With Macready, Murray went, in the autumn of 1846, to the Surrey Theatre, where he played secondary characters in Shakespeare and Loveless in The Relapse. On the recommendation of Charles Dickens he was chosen at the Lyceum Theatre to play Alfred Heathfield in Albert Richard Smith's adaptation of The Battle of Life. At the Lyceum he remained under the Keeley and the Mathews managements. His Marquis de Volange in the Pride of the Market (James Robinson Planché) won recognition.

In Dublin in 1848 Murray supported Helen Faucit. Leaving the Lyceum for the Olympic Theatre, he became stage-manager under Joachim Hayward Stocqueler, and then under Spicer and Davidson. There he played character parts in pieces then in vogue, such as Time Tries All (John Courtney), and His First Champagne (William Leman Rede). In the theatricals given during 1848 and 1849 at Windsor Castle he played Lorenzo in the Merchant of Venice, Laertes, Octavius in Julius Caesar, and Gustavus in Charles XII (James Robinson Planché). Murray accompanied William Farren, whose stage-manager he became, to the Strand Theatre, and back to the Olympic. He supported Gustavus Vaughan Brooke as Iago, and Wellborn in A New Way to pay Old Debts.

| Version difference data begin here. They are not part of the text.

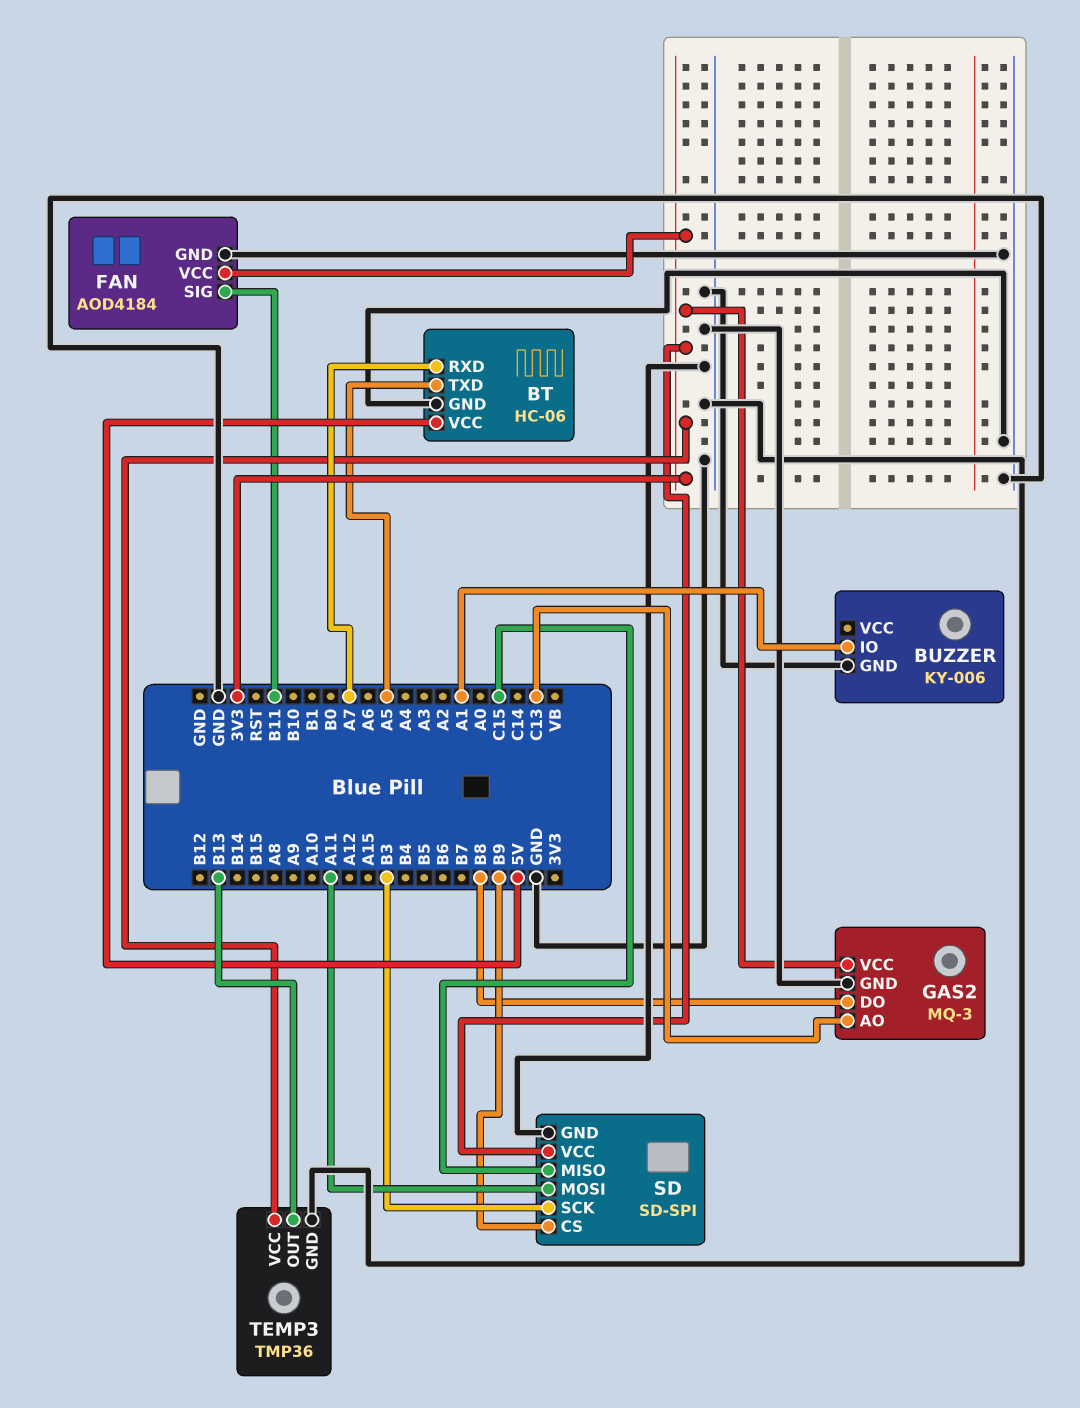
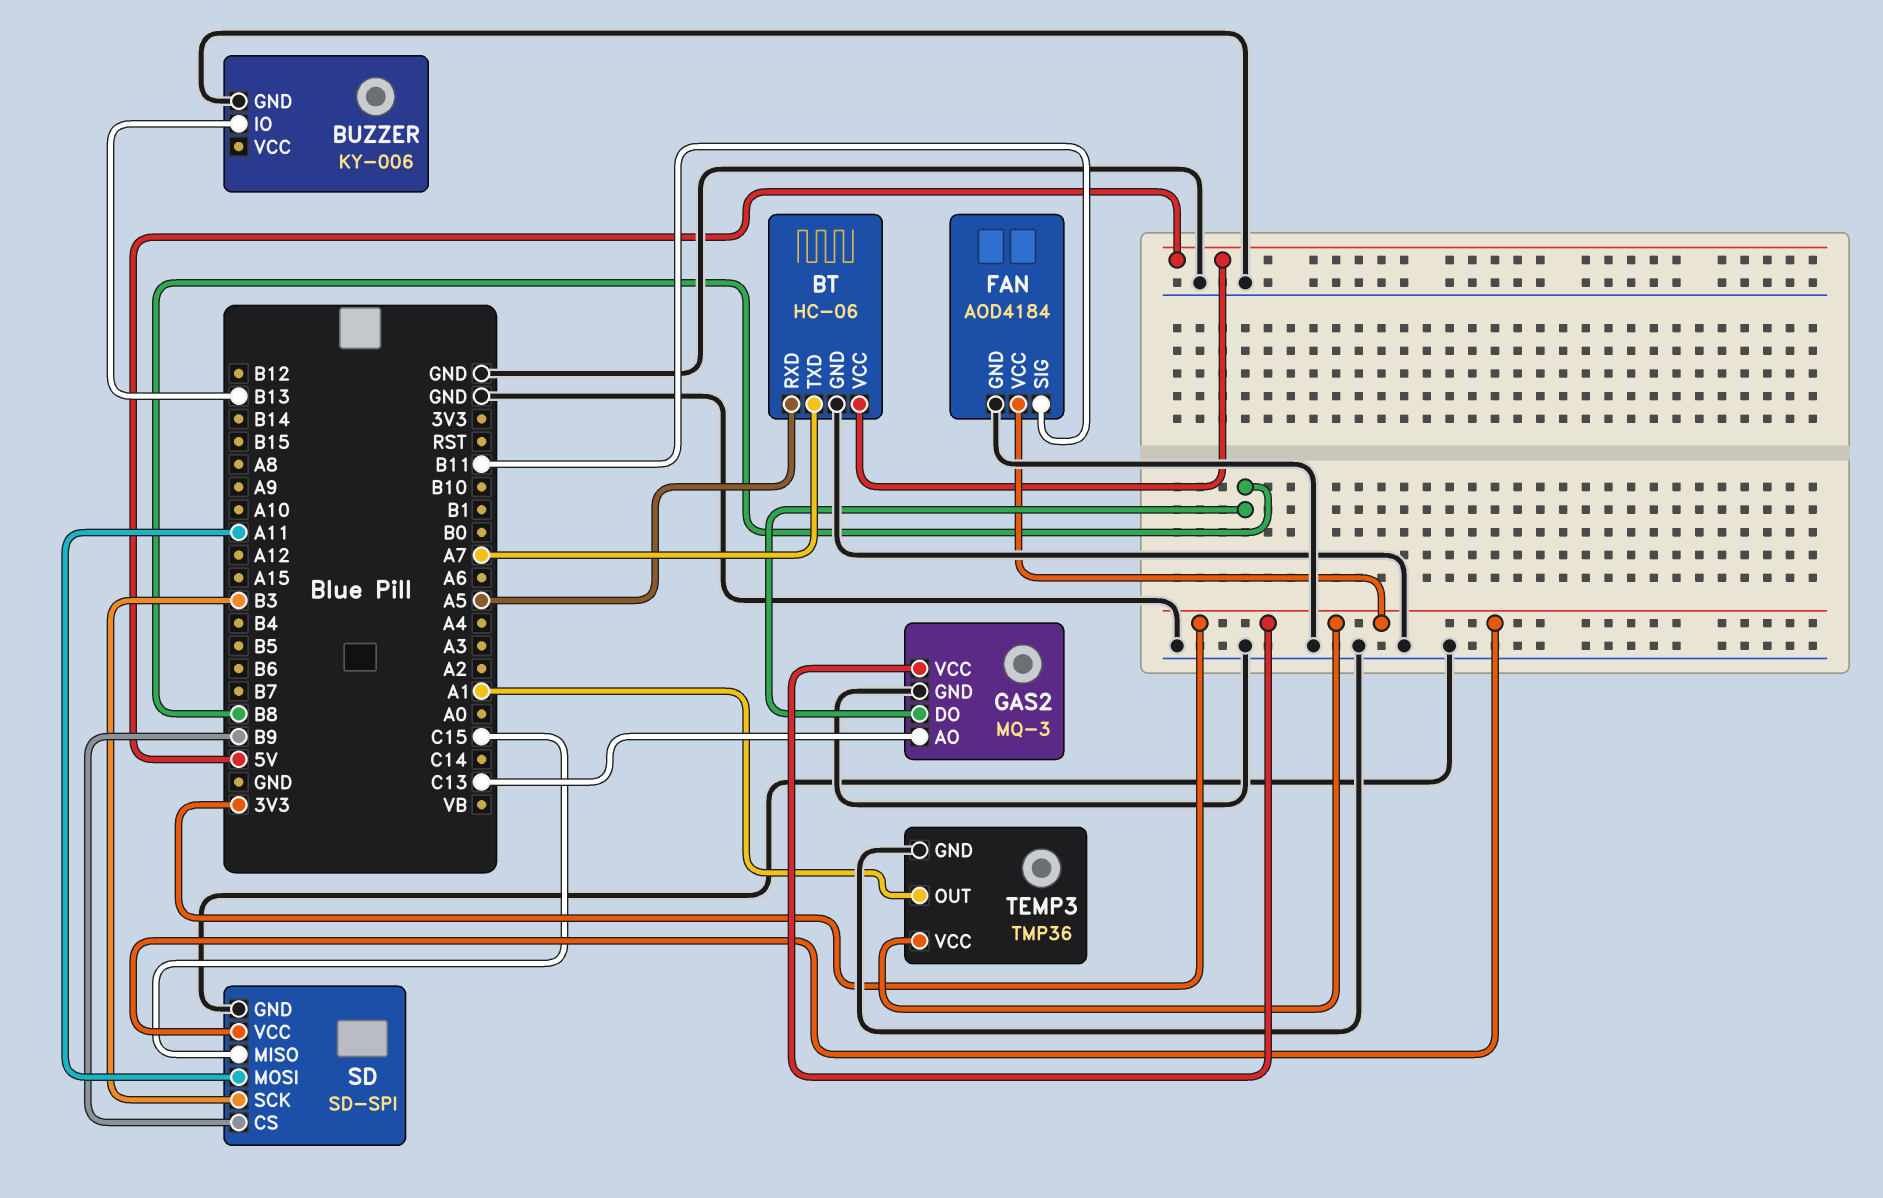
BT pin RXD: A7 -> A5
BT pin TXD: A5 -> A7
BUZZER pin IO: A1 -> B13
TEMP3 pin OUT: B13 -> A1

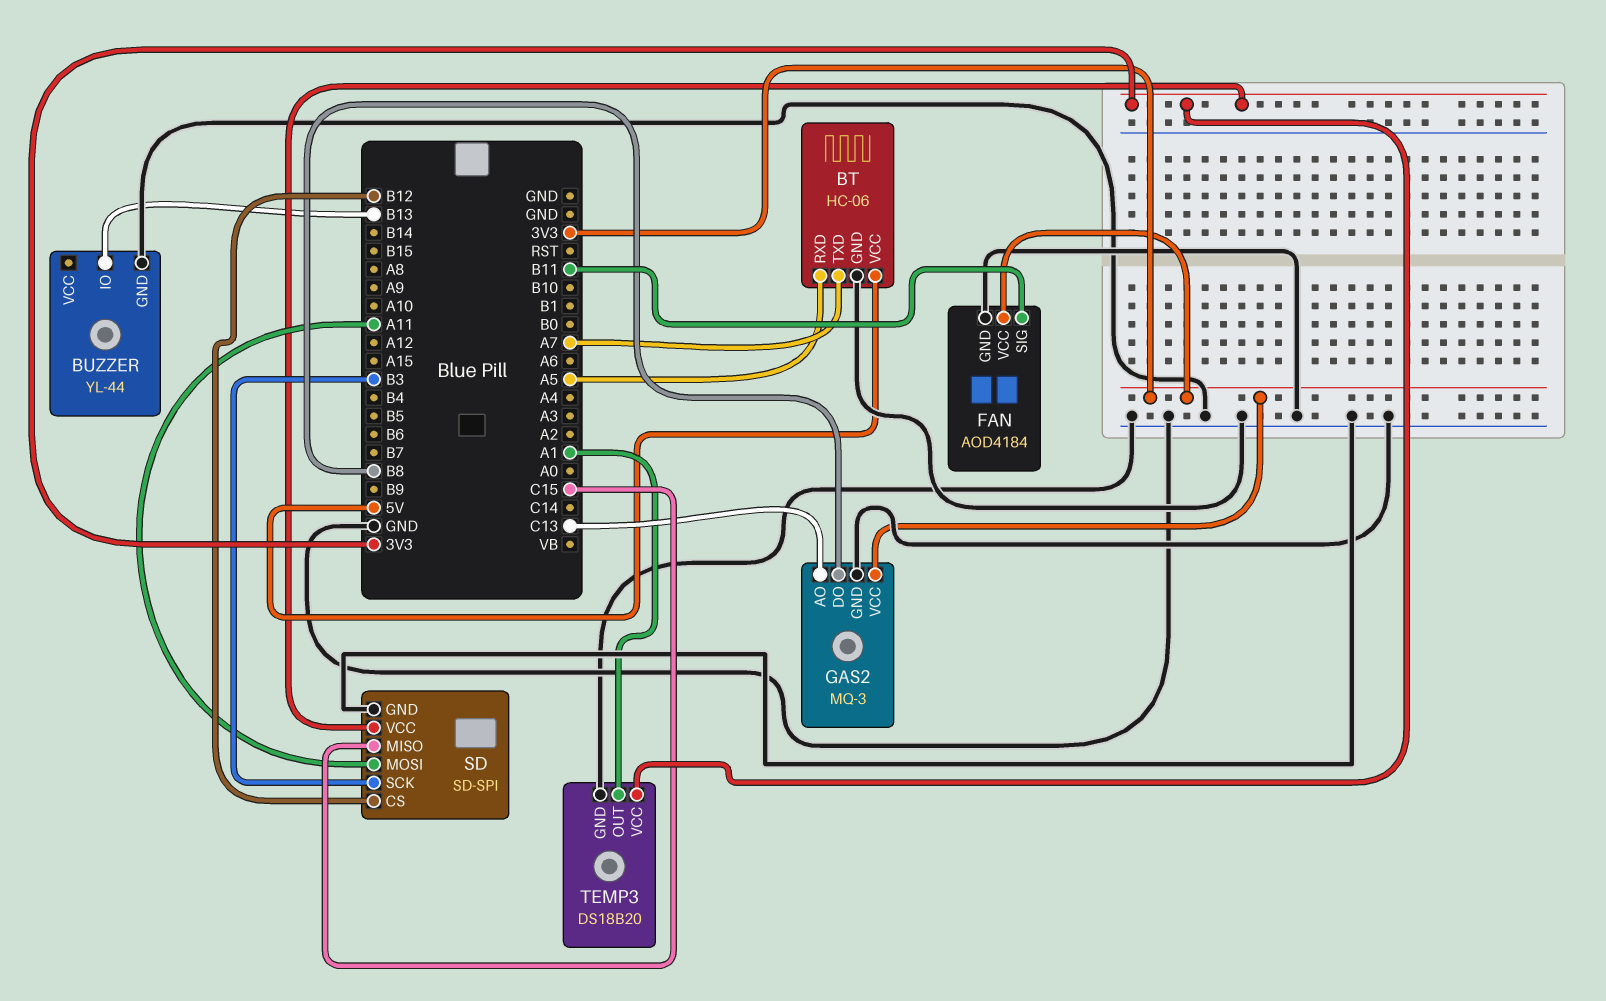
BUZZER: KY-006 -> YL-44
SD pin CS: B9 -> B12
TEMP3: TMP36 -> DS18B20

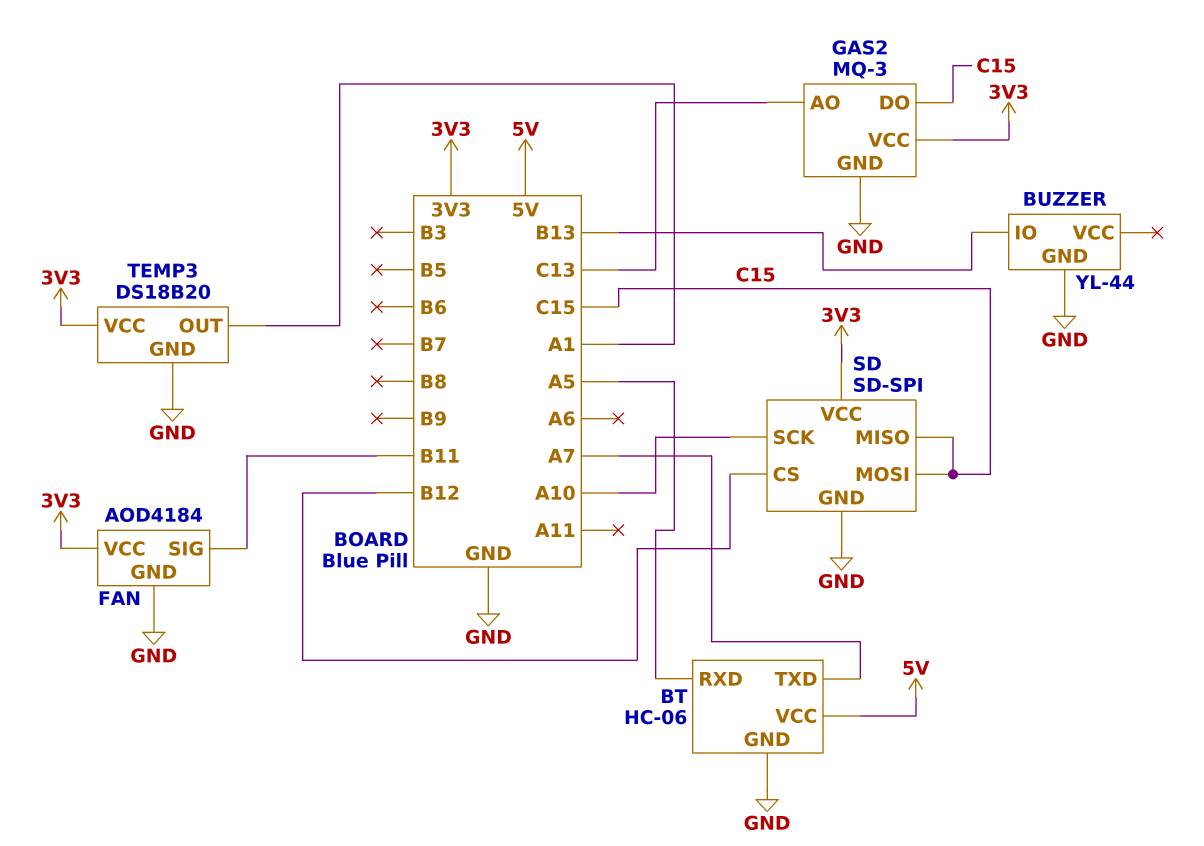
GAS2 pin DO: B8 -> C15
SD pin MOSI: A11 -> C15
SD pin SCK: B3 -> A10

Murray accompanied Benjamin Webster to the Adelphi Theatre, where on 1 April 1853 he played in Mark Lemon's farce Mr. Webster at the Adelphi, and made an impression, 10 October 1853, in Webster's Discarded Son, the first of many adaptations of Un Fils de Famille (Bayard and De Bieville). On 20 March 1854 he was Sir Gervase Rokewode in Two Loves and a Life, by Tom Taylor and Charles Reade, and on 31 May was first Raphael Duchatelet in the Marble Heart, Charles Selby's adaptation of Les Filles de Marbre (Théodore Barrière and Lambert-Thiboust). In September he left the Adelphi, and the next year was at Sadler's Wells Theatre.

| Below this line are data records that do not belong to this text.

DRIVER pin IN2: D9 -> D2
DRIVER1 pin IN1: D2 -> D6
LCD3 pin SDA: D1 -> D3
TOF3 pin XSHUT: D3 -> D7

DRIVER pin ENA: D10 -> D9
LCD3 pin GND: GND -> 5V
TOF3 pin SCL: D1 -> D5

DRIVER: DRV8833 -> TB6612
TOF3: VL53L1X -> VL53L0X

On 4 November 1856 Murray reappeared at the Adelphi as Sir Walter Raeburn in the Border Marriage (Un Mariage à l'Arquebuse, by Léon Guillard). On 8 March 1858 he was, at Drury Lane Theatre, the first M. Bernard in Stirling Coyne's Love Knot. As John Mildmay in Still Waters run deep (Tom Taylor) he reappeared at the Lyceum on 7 August 1859, and played subsequently M. Tourbillon in To Parents and Guardians (Tom Taylor), and Claude Melnotte (in The Lady of Lyons by Bulwer Lytton). On 9 November he enacted at St James's Theatre the original Harrington in James Kenney's London Pride, or Living for Appearances.

==Later life==
A benefit was given for Murray at Drury Lane on 27 June 1865, when he was in failing health. Representations were given by various London actors, Murray and his wife delivering a duologue written by Shirley Brooks.

Murray died 17 January 1870 and was buried in Brompton cemetery. He was a member of the Garrick Club.

==Family==
Murray's mother Marian was a member of the Garstin family, later better known as the Belmore family acting dynasty; her brother George was the grandfather of Lionel Belmore and his sister Daisy Belmore.

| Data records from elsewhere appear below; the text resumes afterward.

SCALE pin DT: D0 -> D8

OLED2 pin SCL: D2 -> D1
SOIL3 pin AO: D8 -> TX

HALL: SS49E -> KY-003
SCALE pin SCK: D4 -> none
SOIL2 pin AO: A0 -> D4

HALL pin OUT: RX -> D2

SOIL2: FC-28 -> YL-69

Murray married in 1841 Elizabeth Lee, a member of the Edinburgh company, and the second daughter of Henry Lee; she later appeared as Mrs. Elizabeth Leigh Murray, and died in 1892.

Murray's younger brother, Gaston Murray (1826–1889), real name Garstin Parker Wilson, first appeared in London at the Lyceum on 2 March 1855 as Tom Saville in Used Up, played in various theatres, and tried some of his brother's parts. He died 8 August 1889. His wife, Mary Frances, known as Mrs. Gaston Murray, daughter of Henry Hughes, of the Adelphi Theatre, also acted. On 24 May 1889, at the opening of the Garrick Theatre, she was the original Mrs. Stonehay in Arthur Pinero's The Profligate. She died on 15 January 1891.